Thursday’s offering marked the launch of a new category, the “Make a Difference” Scholarship. These will be $1,000 awards, which school presidents say may be the decision tipping point for students wanting, but needing help, to come to an AG school.

Wood said our church’s most valuable possession is not buildings but our young people. “Let’s invest in them.” He asked for cash gifts and pledges to be paid within a specific period as indicated on the “Our Choice—Their Future” offering envelopes.

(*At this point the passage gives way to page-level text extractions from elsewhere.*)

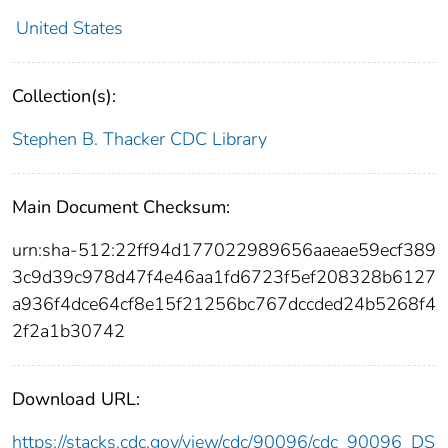
United States
Collection(s):
Stephen B. Thacker CDC Library
Main Document Checksum:
urn:sha-512:22ff94d177022989656aaeae59ecf389
3c9d39c978d47f4e46aa1fd6723f5ef208328b6127
a936f4dce64cf8e15f21256bc767dccded24b5268f4
2f2a1b30742
Download URL:
https://stacks.cdc.gov/view/cdc/90096/cdc_90096_DS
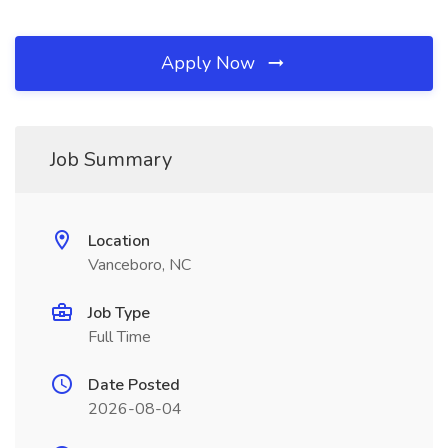
Apply Now
Job Summary
Location
Vanceboro, NC
Job Type
Full Time
Date Posted
2026-08-04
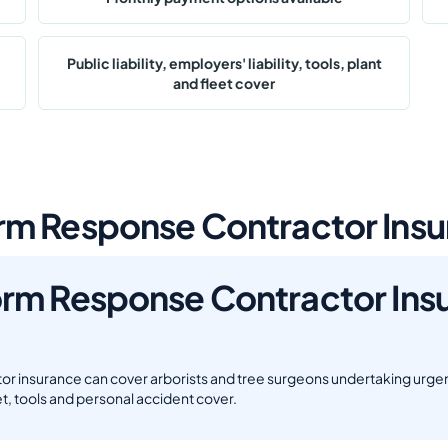
Public liability, employers' liability, tools, plant
and fleet cover
m Response Contractor Insu
rm Response Contractor Ins
 insurance can cover arborists and tree surgeons undertaking urgent
fleet, tools and personal accident cover.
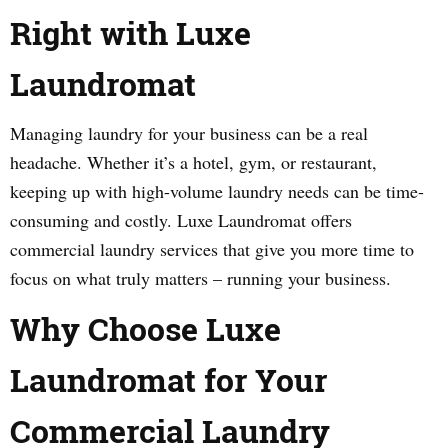
Right with Luxe
Laundromat
Managing laundry for your business can be a real
headache. Whether it’s a hotel, gym, or restaurant,
keeping up with high-volume laundry needs can be time-
consuming and costly. Luxe Laundromat offers
commercial laundry services that give you more time to
focus on what truly matters – running your business.
Why Choose Luxe
Laundromat for Your
Commercial Laundry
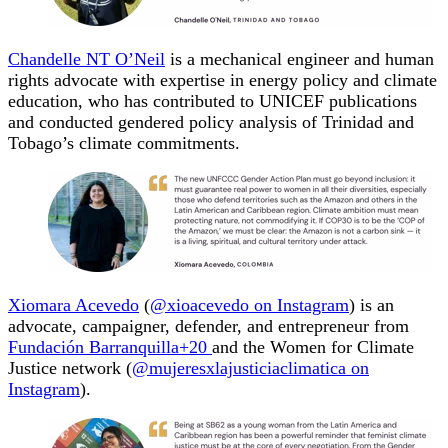
Chandelle NT O’Neil
is a mechanical engineer and human
rights advocate with expertise in energy policy and climate
education, who has contributed to UNICEF publications
and conducted gendered policy analysis of Trinidad and
Tobago’s climate commitments.
Xiomara Acevedo
(
@xioacevedo on Instagram
) is an
advocate, campaigner, defender, and entrepreneur from
Fundación Barranquilla+20
and the Women for Climate
Justice network (
@mujeresxlajusticiaclimatica on
Instagram
).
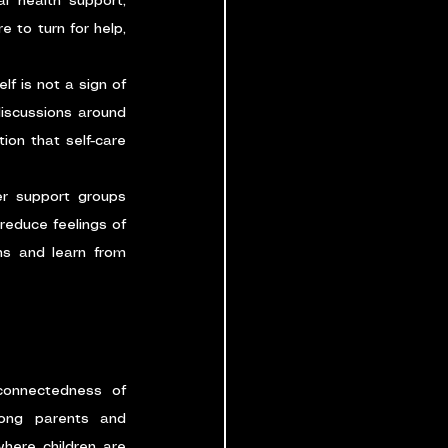
l health support, 
o turn for help, 
f is not a sign of 
iscussions around 
on that self-care 
er support groups 
educe feelings of 
s and learn from 
connectedness of 
ong parents and 
here children are 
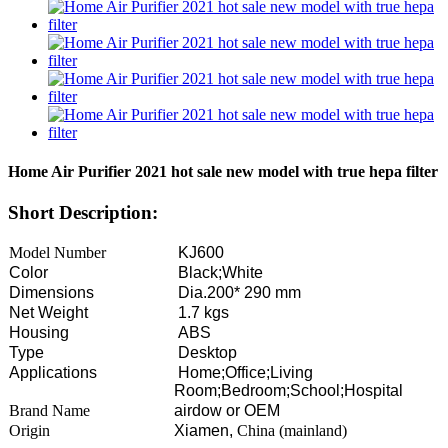
Home Air Purifier 2021 hot sale new model with true hepa filter
Short Description:
Model Number
KJ600
Color
Black;White
Dimensions
Dia.200* 290 mm
Net Weight
1.7 kgs
Housing
ABS
Type
Desktop
Applications
Home;Office;Living
Room;Bedroom;School;Hospital
Brand Name
airdow or OEM
Origin
Xiamen,
China (mainland)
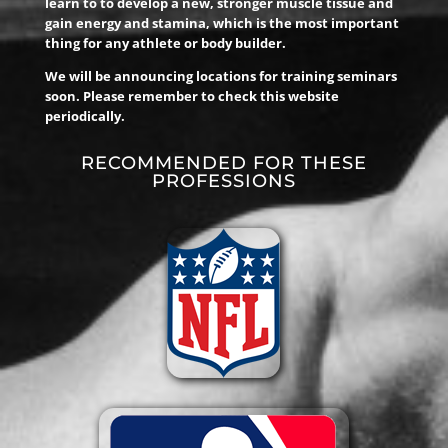
learn to to develop a new, stronger muscle tissue and
gain energy and stamina, which is the most important
thing for any athlete or body builder.
We will be announcing locations for training seminars
soon. Please remember to check this website
periodically.
RECOMMENDED FOR THESE
PROFESSIONS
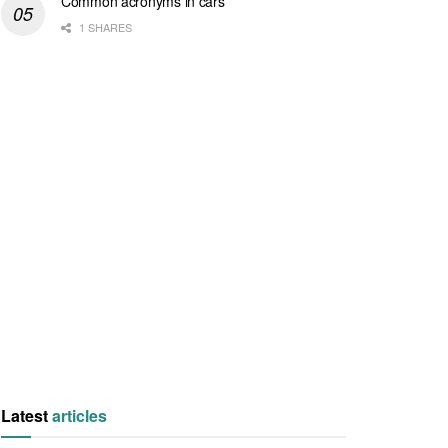
Common acronyms in cars
1 SHARES
Latest
articles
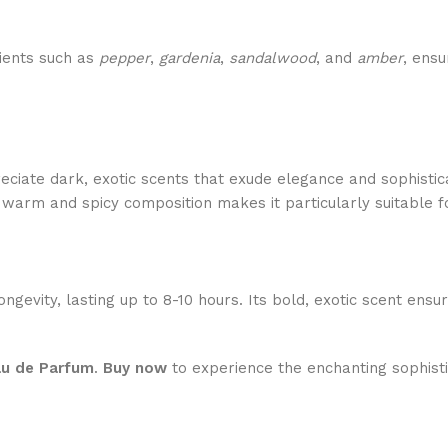
dients such as
pepper
,
gardenia
,
sandalwood
, and
amber
, ensu
ciate dark, exotic scents that exude elegance and sophistic
 warm and spicy composition makes it particularly suitable for
ongevity, lasting up to 8-10 hours. Its bold, exotic scent ens
au de Parfum
.
Buy now
to experience the enchanting sophisti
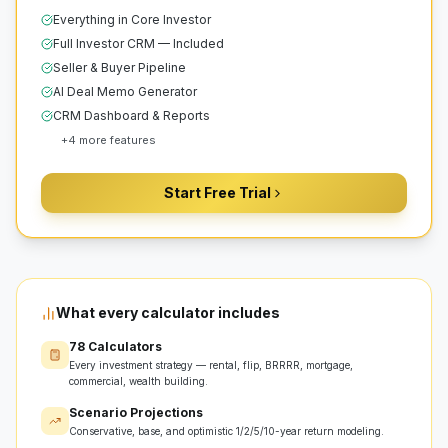
Everything in Core Investor
Full Investor CRM — Included
Seller & Buyer Pipeline
AI Deal Memo Generator
CRM Dashboard & Reports
+
4
more features
Start Free Trial
What every calculator includes
78 Calculators
Every investment strategy — rental, flip, BRRRR, mortgage,
commercial, wealth building.
Scenario Projections
Conservative, base, and optimistic 1/2/5/10-year return modeling.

In his message, Cooper outlined characteristics of searchers and things which distract us from finding. Searchers care, searchers find and searchers celebrate.

When it comes to searching and reaching people who are far from God, we have either condemnation or compassion. The Pharisees condemned, but sinners were not afraid of Jesus. He cared, he related, and he hung out with the thugs because He wanted to reach them.

Cooper recounted a game of Hide-N-Seek in which his four-year-old hid too well. Unable to find the boy, he began to panic. “I didn’t say I’ve got two boys and the one on the way is a boy. I’ll still have three.”

The lost one was his focus. He was not even thinking about the other two. “The same care and compassion, the same motivation that drove me to find my lost son is the compassion and care God wants you and me to have for those who are far from him.” Not a drug addict, alcoholic, or whatever, “That’s somebody’s son or daughter, somebody’s brother or sister, or somebody’s loved one…”

Cooper warned of the distraction of “inwardness.” We naturally focus on ourselves. It takes work to stay focused outward. “We knew the Lord called us to be searchers.” He and his wife had prayed People’s Church would be a “safe place for people to hear a dangerous message.”

Still, when people far from God began to come, it pulled them out of their comfort zone. They had to determine not to put up barriers, but to build bridges. “We’re not going to put up security lights. We are going to put out search lights!” he said.

The church is not here for us. “We are the Church, and we’re here for the world!”

The Shepherd found the lost sheep and the woman of the house found her lost coin. Searchers find and they celebrate. The shepherd took the lost lamb in his arms, carried him home, and called in the neighbors to celebrate. The woman called her neighbors to rejoice with her over her recovered coin. Cooper said the Bible makes a great deal about one.

People coming to Christ never loses its awe, Cooper said. “When one person comes to Christ, heaven erupts!”

Mel Surface

The late Mel Surface (1946-2018) was a writer, pastor, and former staff member at the national and North Texas District Assemblies of God offices. A journalism graduate of the University of Houston, he served as a newspaper and magazine reporter and editor. The author of two books, his writings regularly appeared in a variety of print and internet publications.